**ABOUT THIS TASK:**
Pictures aside, repeat every record below exactly.

[Start of Attachment]

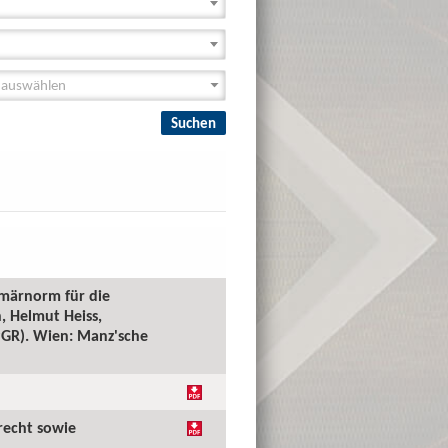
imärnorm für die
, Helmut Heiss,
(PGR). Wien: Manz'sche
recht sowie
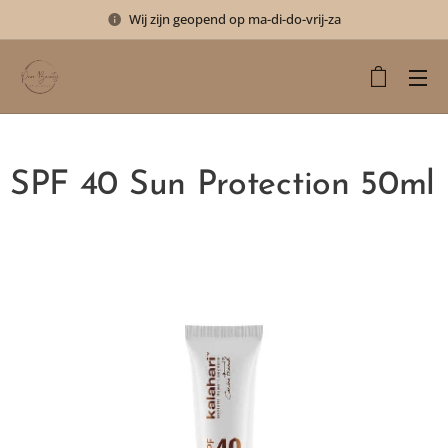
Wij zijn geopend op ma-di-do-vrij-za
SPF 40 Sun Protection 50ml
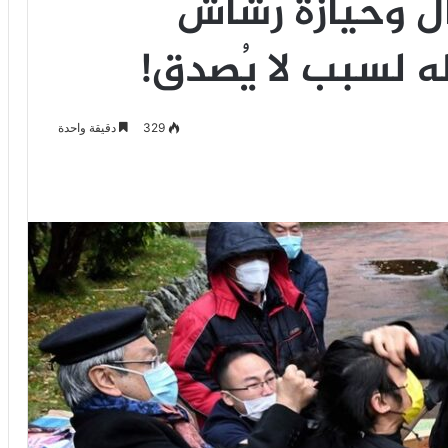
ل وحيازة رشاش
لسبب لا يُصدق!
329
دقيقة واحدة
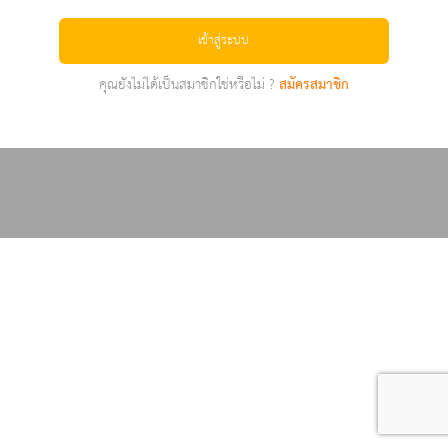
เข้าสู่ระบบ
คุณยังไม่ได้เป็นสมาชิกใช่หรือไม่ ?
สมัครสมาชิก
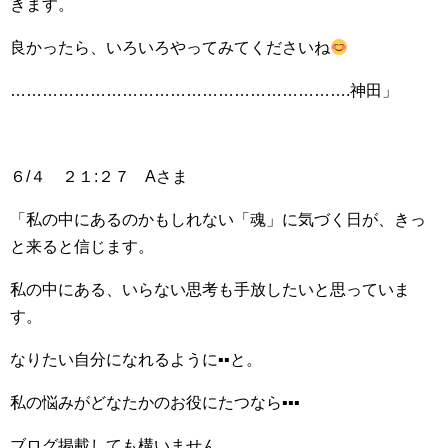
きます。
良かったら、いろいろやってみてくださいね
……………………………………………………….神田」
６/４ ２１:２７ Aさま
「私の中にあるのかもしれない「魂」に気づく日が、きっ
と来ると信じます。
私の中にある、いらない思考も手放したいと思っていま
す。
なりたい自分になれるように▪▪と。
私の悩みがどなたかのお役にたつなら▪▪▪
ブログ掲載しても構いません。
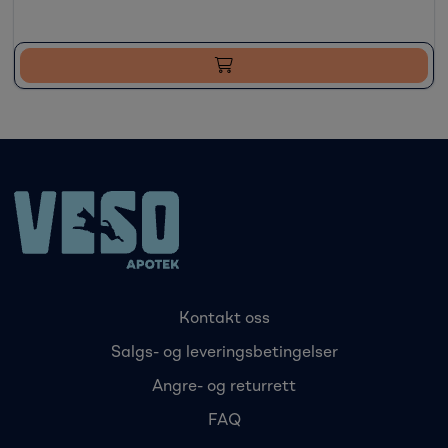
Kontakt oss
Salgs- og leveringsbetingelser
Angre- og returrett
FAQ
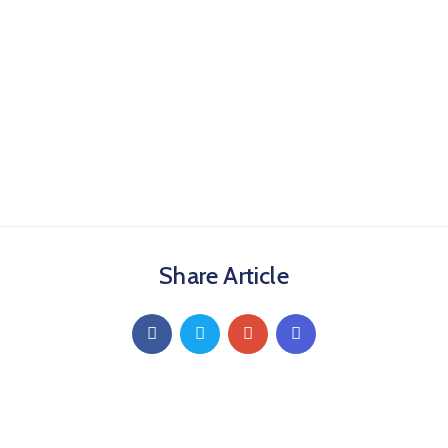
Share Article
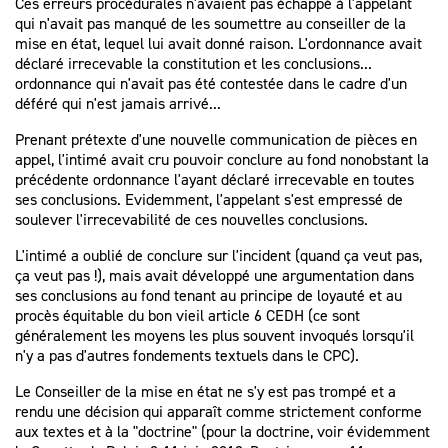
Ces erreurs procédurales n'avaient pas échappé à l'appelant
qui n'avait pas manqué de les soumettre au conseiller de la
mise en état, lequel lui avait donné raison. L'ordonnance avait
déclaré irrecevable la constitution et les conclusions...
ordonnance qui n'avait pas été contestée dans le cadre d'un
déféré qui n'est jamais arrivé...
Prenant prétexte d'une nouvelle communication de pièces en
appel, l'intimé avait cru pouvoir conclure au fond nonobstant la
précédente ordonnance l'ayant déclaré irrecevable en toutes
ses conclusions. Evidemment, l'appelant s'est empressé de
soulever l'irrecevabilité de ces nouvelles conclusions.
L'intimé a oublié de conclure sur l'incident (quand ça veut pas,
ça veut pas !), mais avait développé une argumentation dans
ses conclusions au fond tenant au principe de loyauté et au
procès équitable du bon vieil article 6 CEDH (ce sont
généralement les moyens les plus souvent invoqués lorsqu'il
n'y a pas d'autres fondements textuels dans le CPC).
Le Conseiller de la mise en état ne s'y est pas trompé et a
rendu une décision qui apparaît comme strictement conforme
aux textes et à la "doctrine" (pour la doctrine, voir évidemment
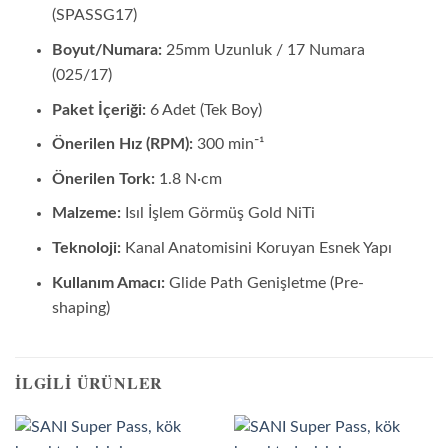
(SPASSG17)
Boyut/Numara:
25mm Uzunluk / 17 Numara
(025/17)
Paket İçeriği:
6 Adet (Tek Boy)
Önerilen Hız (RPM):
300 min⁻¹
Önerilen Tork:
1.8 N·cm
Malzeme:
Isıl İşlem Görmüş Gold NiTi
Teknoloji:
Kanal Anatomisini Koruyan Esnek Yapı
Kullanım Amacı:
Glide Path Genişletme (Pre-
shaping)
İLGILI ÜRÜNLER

[End of Attachment]

**ANSWER BELOW:**
imärnorm für die
, Helmut Heiss,
(PGR). Wien: Manz'sche
recht sowie
Wij zijn geopend op ma-di-do-vrij-za
SPF 40 Sun Protection 50ml
ل وحيازة رشاش
لسبب لا يُصدق!
329
دقيقة واحدة
เข้าสู่ระบบ
คุณยังไม่ได้เป็นสมาชิกใช่หรือไม่ ?
สมัครสมาชิก
きます。
良かったら、いろいろやってみてくださいね
……………………………………………………….神田」
６/４ ２１:２７ Aさま
「私の中にあるのかもしれない「魂」に気づく日が、きっ
と来ると信じます。
私の中にある、いらない思考も手放したいと思っていま
す。
なりたい自分になれるように▪▪と。
私の悩みがどなたかのお役にたつなら▪▪▪
ブログ掲載しても構いません。
Kontakt oss
Salgs- og leveringsbetingelser
Angre- og returrett
FAQ
Share Article
Ces erreurs procédurales n'avaient pas échappé à l'appelant
qui n'avait pas manqué de les soumettre au conseiller de la
mise en état, lequel lui avait donné raison. L'ordonnance avait
déclaré irrecevable la constitution et les conclusions...
ordonnance qui n'avait pas été contestée dans le cadre d'un
déféré qui n'est jamais arrivé...
Prenant prétexte d'une nouvelle communication de pièces en
appel, l'intimé avait cru pouvoir conclure au fond nonobstant la
précédente ordonnance l'ayant déclaré irrecevable en toutes
ses conclusions. Evidemment, l'appelant s'est empressé de
soulever l'irrecevabilité de ces nouvelles conclusions.
L'intimé a oublié de conclure sur l'incident (quand ça veut pas,
ça veut pas !), mais avait développé une argumentation dans
ses conclusions au fond tenant au principe de loyauté et au
procès équitable du bon vieil article 6 CEDH (ce sont
généralement les moyens les plus souvent invoqués lorsqu'il
n'y a pas d'autres fondements textuels dans le CPC).
Le Conseiller de la mise en état ne s'y est pas trompé et a
rendu une décision qui apparaît comme strictement conforme
aux textes et à la "doctrine" (pour la doctrine, voir évidemment
(SPASSG17)
Boyut/Numara:
25mm Uzunluk / 17 Numara
(025/17)
Paket İçeriği:
6 Adet (Tek Boy)
Önerilen Hız (RPM):
300 min⁻¹
Önerilen Tork:
1.8 N·cm
Malzeme:
Isıl İşlem Görmüş Gold NiTi
Teknoloji:
Kanal Anatomisini Koruyan Esnek Yapı
Kullanım Amacı:
Glide Path Genişletme (Pre-
shaping)
İLGILI ÜRÜNLER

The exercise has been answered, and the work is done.